The record catastrophe losses of 2005 did not produce the overall hard market at renewal season predicted by some analysts, a number of leading brokers said.

According to statements they have issued, while major price hikes were achieved for property catastrophe covers, particularly for those carriers with big Gulf exposures, pricing in other lines has remained flat.

Sean Mooney, chief economist for Guy Carpenter Inc., New York, said last year's catastrophes were an earnings, and not a capital event.

“It is unlikely that we will see a hard market across all primary lines of business, which one would normally expect following losses of this magnitude,” he said.

Primary insurers were reluctant to accept rate increases across the board for fear of not being able to pass them on to insureds, he said.

Charles Cantlay, deputy chairman for the U.K. reinsurance unit of Aon Corp., agreed.

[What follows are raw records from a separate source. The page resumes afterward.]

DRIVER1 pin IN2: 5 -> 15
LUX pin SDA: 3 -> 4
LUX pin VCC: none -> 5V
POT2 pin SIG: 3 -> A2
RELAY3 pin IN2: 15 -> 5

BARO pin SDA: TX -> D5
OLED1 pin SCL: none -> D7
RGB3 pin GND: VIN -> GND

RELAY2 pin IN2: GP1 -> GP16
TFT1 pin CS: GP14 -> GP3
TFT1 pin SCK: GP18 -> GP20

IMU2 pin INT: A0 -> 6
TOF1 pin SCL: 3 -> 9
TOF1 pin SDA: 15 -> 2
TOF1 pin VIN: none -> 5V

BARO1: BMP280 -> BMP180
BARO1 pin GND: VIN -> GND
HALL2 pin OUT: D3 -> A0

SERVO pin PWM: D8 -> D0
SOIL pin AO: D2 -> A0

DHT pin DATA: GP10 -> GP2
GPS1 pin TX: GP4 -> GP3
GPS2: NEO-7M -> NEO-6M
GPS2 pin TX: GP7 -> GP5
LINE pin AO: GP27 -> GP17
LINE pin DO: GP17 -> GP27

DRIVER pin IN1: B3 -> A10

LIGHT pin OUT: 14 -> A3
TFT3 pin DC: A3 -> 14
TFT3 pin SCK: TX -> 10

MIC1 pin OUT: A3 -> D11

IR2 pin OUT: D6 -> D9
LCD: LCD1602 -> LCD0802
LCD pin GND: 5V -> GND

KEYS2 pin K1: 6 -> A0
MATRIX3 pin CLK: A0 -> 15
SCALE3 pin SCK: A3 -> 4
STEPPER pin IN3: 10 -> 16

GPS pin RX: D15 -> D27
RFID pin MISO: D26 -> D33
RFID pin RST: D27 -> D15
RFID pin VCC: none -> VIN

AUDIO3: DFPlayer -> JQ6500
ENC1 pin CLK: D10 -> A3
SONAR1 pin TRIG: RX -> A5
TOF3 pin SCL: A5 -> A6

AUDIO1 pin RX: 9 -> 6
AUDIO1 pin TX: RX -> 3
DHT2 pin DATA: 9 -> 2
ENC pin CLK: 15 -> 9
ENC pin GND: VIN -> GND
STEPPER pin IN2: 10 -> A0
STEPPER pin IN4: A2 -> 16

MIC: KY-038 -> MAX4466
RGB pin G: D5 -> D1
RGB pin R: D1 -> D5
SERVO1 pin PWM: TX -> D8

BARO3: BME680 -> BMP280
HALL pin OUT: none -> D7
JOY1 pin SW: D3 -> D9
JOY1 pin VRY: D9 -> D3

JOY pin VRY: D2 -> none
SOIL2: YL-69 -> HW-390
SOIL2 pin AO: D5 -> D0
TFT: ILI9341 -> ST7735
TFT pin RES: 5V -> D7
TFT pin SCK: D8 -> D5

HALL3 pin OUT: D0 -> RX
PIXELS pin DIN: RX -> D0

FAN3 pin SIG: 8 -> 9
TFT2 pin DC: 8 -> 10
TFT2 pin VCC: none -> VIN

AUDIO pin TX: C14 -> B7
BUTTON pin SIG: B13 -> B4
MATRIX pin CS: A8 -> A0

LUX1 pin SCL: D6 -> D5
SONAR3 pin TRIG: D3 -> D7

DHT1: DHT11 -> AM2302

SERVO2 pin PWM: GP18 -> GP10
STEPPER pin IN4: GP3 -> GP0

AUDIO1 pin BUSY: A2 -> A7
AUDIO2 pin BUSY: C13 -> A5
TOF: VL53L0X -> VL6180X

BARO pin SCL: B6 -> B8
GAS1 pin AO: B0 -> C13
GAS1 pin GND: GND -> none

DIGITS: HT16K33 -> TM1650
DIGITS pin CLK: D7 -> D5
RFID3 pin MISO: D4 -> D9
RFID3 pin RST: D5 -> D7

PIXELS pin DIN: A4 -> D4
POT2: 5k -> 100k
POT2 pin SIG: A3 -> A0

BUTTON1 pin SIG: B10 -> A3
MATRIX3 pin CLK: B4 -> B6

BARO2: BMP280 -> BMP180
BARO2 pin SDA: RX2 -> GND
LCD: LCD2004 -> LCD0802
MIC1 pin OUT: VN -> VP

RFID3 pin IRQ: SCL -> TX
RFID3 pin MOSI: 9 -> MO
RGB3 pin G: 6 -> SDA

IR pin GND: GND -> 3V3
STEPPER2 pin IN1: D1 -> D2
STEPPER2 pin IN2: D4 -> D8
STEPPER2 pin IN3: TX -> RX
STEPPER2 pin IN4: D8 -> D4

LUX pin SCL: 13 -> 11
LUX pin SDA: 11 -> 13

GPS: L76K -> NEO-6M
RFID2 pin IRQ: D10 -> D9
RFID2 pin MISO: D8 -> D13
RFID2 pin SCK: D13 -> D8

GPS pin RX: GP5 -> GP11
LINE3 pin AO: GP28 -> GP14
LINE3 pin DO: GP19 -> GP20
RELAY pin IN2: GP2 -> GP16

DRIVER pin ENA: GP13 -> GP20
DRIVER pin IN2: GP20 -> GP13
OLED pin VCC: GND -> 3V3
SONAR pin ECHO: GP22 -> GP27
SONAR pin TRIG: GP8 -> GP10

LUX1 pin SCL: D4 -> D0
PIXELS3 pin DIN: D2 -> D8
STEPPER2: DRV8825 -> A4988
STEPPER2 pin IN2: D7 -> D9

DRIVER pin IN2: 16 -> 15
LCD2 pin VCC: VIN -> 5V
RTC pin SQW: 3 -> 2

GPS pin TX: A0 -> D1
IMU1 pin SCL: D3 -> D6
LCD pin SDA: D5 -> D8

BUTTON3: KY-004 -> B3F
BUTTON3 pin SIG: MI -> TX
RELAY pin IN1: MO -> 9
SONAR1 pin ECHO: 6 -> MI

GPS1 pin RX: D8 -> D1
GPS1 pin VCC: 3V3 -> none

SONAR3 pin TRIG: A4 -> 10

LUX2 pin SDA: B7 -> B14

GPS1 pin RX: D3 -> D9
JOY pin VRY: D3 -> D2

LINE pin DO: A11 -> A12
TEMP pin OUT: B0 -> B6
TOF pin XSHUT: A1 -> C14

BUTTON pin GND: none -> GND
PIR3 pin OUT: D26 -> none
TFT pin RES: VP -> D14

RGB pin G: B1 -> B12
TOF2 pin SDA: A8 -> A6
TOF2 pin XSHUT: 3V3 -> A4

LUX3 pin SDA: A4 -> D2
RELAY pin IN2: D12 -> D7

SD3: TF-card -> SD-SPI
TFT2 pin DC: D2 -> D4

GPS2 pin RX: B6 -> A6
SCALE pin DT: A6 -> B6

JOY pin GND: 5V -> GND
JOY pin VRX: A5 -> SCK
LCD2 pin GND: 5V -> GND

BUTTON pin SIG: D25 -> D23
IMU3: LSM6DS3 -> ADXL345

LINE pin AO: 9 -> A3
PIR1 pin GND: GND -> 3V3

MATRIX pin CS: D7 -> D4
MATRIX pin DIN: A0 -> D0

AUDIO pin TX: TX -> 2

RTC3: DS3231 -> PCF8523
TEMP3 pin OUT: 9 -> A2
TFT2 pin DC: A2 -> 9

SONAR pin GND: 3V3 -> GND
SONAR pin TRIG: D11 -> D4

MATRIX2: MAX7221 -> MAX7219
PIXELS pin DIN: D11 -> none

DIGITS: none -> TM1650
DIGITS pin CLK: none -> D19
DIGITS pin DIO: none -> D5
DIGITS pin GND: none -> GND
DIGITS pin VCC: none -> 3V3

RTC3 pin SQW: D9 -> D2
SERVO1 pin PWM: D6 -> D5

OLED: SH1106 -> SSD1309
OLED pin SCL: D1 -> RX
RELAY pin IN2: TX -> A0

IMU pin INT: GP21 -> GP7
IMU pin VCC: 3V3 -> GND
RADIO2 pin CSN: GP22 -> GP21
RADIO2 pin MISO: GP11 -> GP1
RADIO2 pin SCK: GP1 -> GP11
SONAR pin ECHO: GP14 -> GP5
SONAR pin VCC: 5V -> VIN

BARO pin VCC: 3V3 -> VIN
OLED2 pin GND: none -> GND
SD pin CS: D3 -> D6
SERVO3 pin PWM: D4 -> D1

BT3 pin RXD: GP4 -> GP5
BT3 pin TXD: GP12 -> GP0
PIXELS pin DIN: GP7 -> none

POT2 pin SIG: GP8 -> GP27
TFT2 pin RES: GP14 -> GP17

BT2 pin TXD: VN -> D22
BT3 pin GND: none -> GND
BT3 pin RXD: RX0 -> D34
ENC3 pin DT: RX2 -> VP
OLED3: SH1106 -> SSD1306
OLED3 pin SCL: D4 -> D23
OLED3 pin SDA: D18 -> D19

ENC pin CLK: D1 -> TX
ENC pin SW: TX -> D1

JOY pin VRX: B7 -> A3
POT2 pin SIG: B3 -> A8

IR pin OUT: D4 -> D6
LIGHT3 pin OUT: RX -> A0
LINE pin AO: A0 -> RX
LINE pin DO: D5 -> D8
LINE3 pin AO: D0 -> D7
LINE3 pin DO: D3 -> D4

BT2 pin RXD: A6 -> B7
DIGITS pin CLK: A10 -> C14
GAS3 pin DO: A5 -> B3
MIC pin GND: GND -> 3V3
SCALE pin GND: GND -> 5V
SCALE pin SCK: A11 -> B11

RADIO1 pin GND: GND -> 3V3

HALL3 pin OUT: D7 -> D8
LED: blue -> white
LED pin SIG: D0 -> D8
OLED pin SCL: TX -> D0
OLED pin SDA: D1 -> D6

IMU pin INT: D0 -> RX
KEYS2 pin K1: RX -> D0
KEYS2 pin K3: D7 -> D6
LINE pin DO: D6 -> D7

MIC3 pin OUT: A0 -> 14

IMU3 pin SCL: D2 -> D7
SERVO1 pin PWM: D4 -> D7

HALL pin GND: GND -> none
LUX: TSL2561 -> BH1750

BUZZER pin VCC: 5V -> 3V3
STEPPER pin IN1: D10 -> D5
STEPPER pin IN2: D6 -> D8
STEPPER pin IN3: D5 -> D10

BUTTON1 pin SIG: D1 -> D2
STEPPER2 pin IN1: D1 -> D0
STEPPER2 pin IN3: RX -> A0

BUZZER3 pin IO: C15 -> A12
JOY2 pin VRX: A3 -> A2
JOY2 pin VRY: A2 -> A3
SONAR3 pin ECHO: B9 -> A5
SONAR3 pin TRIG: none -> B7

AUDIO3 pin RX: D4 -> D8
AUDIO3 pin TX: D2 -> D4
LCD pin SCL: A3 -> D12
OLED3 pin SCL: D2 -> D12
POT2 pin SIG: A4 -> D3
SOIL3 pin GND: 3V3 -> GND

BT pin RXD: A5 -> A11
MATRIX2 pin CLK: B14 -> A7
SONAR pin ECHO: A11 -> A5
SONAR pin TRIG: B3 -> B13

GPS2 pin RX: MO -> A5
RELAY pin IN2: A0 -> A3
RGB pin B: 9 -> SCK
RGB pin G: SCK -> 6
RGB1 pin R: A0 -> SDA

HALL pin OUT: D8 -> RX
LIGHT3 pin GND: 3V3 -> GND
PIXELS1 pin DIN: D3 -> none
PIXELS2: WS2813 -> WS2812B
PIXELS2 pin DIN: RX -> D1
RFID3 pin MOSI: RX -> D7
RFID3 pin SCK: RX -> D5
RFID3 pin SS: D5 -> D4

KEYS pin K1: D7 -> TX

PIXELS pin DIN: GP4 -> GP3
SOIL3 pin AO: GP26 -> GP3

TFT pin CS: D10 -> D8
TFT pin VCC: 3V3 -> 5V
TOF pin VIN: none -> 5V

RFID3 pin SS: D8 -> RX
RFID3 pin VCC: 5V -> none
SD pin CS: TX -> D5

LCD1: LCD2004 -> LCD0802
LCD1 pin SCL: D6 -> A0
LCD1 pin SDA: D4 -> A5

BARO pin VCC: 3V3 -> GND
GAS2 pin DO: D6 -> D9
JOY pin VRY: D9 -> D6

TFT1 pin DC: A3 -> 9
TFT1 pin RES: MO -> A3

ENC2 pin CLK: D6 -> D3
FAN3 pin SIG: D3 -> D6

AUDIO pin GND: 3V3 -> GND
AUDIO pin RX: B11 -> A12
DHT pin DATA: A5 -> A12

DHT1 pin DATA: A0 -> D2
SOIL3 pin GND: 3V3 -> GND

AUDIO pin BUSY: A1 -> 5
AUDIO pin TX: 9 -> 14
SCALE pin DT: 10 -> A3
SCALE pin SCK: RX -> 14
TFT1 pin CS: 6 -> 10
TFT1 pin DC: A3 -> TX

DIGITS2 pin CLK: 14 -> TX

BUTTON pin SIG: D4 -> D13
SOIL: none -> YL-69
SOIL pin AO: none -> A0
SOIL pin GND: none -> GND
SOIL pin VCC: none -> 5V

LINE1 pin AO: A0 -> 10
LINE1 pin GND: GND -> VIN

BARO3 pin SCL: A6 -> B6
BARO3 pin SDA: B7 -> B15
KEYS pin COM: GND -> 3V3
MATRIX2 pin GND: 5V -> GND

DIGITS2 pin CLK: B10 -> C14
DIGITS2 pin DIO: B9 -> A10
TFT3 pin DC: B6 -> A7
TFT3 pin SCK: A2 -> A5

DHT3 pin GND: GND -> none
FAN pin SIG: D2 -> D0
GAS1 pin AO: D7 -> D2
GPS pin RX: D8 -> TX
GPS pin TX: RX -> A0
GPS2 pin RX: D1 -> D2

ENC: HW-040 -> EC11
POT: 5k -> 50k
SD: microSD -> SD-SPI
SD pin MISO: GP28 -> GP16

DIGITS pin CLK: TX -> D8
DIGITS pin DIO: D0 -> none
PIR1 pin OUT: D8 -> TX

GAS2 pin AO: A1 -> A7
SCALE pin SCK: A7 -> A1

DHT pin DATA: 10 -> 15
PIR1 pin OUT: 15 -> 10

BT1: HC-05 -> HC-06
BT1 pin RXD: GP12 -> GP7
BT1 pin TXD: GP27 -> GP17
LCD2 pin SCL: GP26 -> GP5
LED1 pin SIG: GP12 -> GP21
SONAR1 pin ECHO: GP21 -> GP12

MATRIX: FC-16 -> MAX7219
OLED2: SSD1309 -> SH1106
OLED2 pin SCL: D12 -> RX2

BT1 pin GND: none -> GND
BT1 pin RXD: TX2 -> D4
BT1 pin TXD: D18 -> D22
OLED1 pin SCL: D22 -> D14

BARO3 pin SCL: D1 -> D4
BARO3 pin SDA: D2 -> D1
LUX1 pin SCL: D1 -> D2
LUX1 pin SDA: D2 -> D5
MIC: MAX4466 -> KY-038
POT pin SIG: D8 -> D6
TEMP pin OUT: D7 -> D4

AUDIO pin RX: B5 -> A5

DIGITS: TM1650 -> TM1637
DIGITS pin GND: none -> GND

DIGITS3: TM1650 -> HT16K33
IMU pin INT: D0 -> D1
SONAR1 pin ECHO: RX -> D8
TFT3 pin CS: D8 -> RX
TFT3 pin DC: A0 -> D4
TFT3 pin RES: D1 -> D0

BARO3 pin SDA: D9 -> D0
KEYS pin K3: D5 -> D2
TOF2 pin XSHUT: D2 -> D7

Very large price rises have been confined to reinsurance cover for U.S. commercial and residential property against hurricanes, protection for oil rigs and refineries, and risk cover bought by reinsurers from other reinsurers, which have all been severely hit by claims from the storms, Cantlay said.

Grahame Millwater, chief executive officer of London-based Willis Re, said the insurers have had several good years under their belts and thus appear reluctant to risk losing market share by striving to increase prices.

Nonetheless the losses will impact the industry in other ways. “Rating agencies, risk modelers and reinsurance companies are going to require more transparency, analysis exposure control and structural clarity,” he said.